=== What you should do ===
Arrange the lines in the data below as a numbered list, starting with the line that contains "Hospedaje de lujo: Vincci" and going on through the line that contains "este deporte, o". Leave out any blank lines.

[Saved data entries]
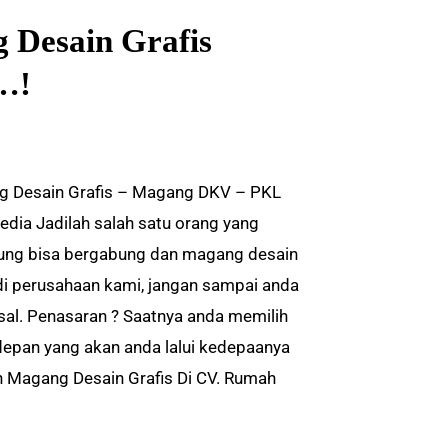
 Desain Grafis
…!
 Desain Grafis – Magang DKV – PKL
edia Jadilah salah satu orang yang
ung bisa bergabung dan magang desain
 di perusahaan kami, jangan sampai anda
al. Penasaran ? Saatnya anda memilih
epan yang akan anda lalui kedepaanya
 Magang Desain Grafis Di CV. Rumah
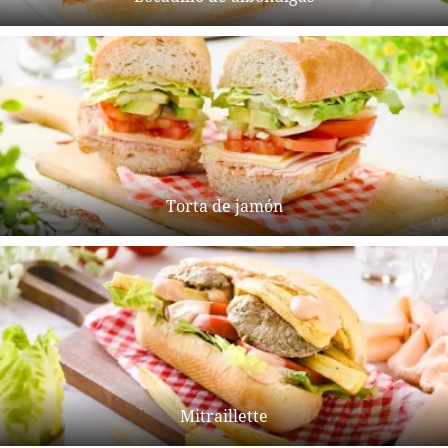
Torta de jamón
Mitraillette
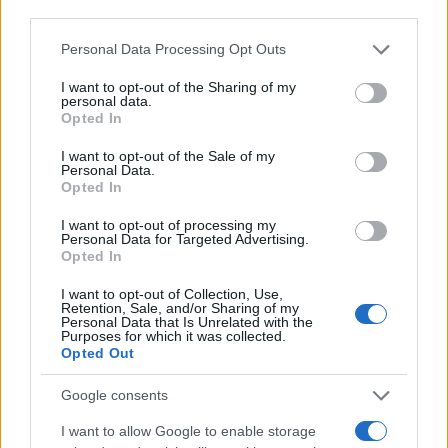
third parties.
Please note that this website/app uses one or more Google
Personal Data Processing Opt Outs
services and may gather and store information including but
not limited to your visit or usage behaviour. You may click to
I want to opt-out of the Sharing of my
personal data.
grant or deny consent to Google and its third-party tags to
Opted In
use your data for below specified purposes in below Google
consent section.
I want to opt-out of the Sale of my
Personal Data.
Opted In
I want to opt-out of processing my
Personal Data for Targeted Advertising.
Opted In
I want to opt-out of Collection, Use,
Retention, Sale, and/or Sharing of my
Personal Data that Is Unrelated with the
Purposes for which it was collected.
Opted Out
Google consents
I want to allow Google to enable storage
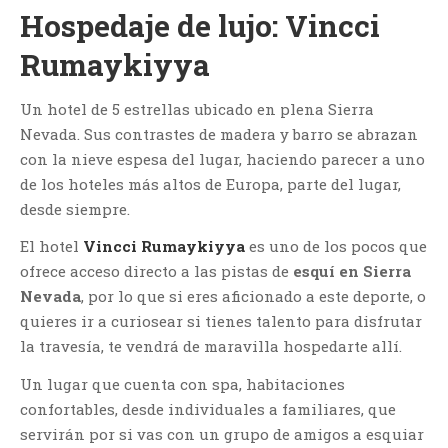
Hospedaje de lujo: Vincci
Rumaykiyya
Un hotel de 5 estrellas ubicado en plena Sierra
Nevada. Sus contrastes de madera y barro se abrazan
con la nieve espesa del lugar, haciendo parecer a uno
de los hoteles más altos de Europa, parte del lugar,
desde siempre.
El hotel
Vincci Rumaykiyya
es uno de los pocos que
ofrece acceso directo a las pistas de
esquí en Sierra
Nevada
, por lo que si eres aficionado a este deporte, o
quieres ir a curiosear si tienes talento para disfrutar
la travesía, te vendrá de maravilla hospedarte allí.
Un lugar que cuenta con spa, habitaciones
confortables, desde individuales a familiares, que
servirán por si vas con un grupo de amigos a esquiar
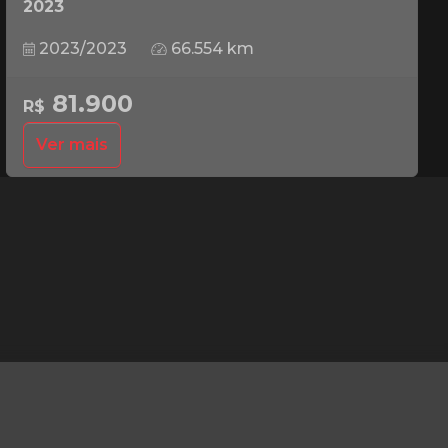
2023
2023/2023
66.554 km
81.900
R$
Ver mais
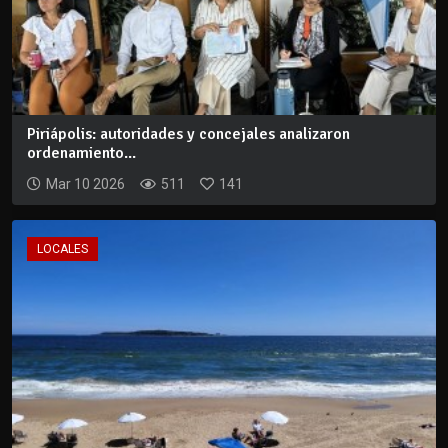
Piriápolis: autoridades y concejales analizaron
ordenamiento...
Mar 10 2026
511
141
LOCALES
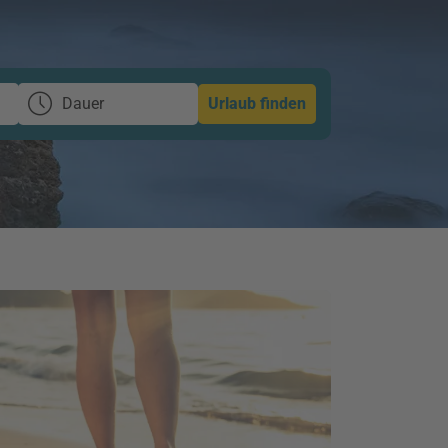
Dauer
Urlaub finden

---

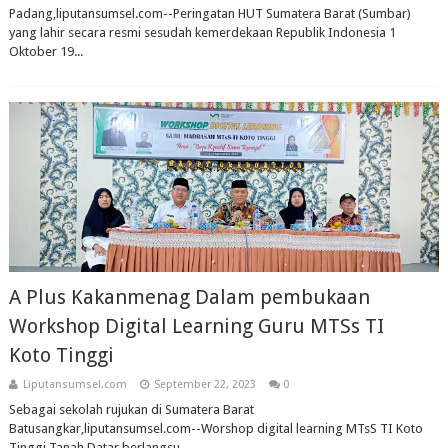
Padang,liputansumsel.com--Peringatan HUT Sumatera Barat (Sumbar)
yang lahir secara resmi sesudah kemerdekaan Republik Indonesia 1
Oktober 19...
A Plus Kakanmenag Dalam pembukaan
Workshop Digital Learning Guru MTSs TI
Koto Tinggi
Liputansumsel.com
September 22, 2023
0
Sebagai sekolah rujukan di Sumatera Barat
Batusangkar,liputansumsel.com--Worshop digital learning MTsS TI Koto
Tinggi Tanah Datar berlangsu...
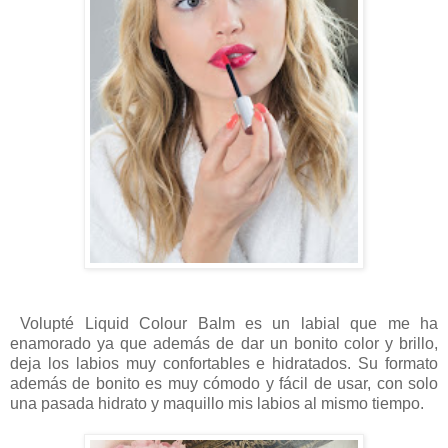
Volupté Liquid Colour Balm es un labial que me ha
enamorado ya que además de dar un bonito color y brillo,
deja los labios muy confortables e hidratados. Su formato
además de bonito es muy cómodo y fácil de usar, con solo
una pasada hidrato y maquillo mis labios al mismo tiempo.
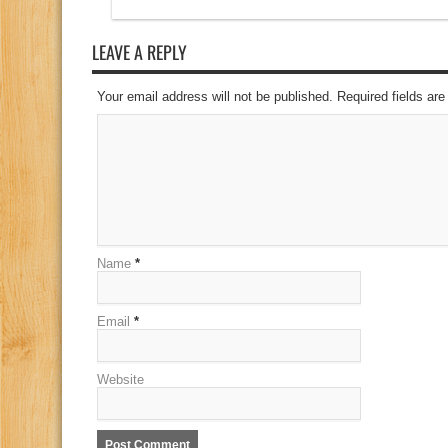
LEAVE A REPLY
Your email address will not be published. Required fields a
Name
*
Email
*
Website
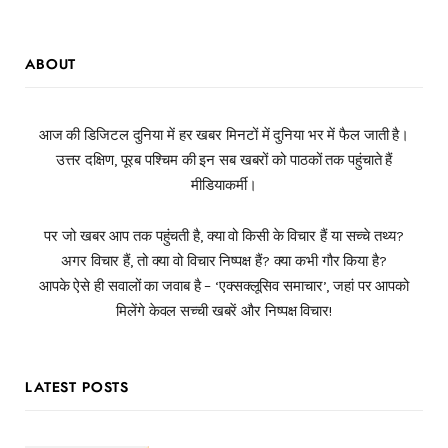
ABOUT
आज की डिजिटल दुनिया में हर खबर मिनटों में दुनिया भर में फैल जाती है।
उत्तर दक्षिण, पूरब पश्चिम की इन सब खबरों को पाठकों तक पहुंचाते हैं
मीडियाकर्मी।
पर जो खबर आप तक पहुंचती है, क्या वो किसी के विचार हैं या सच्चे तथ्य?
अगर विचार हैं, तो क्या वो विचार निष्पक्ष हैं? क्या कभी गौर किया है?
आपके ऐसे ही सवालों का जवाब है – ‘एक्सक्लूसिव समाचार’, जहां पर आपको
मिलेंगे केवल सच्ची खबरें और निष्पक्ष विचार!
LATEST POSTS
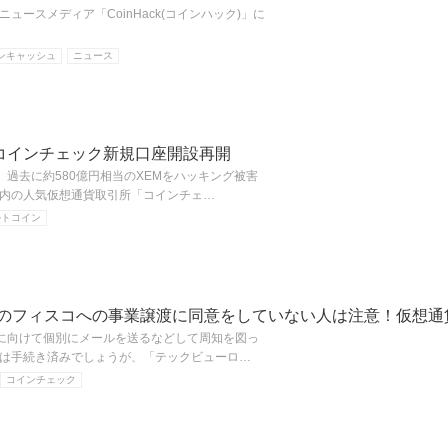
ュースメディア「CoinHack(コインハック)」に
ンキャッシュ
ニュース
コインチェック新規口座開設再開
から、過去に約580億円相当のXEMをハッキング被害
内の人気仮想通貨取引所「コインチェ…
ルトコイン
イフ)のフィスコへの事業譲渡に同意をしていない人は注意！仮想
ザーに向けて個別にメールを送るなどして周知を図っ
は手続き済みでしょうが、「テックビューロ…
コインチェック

=== Your solution ===
1. Hospedaje de lujo: Vincci
2. Rumaykiyya
3. Un hotel de 5 estrellas ubicado en plena Sierra
4. Nevada. Sus contrastes de madera y barro se abrazan
5. con la nieve espesa del lugar, haciendo parecer a uno
6. de los hoteles más altos de Europa, parte del lugar,
7. desde siempre.
8. El hotel
9. Vincci Rumaykiyya
10. es uno de los pocos que
11. ofrece acceso directo a las pistas de
12. esquí en Sierra
13. Nevada
14. , por lo que si eres aficionado a este deporte, o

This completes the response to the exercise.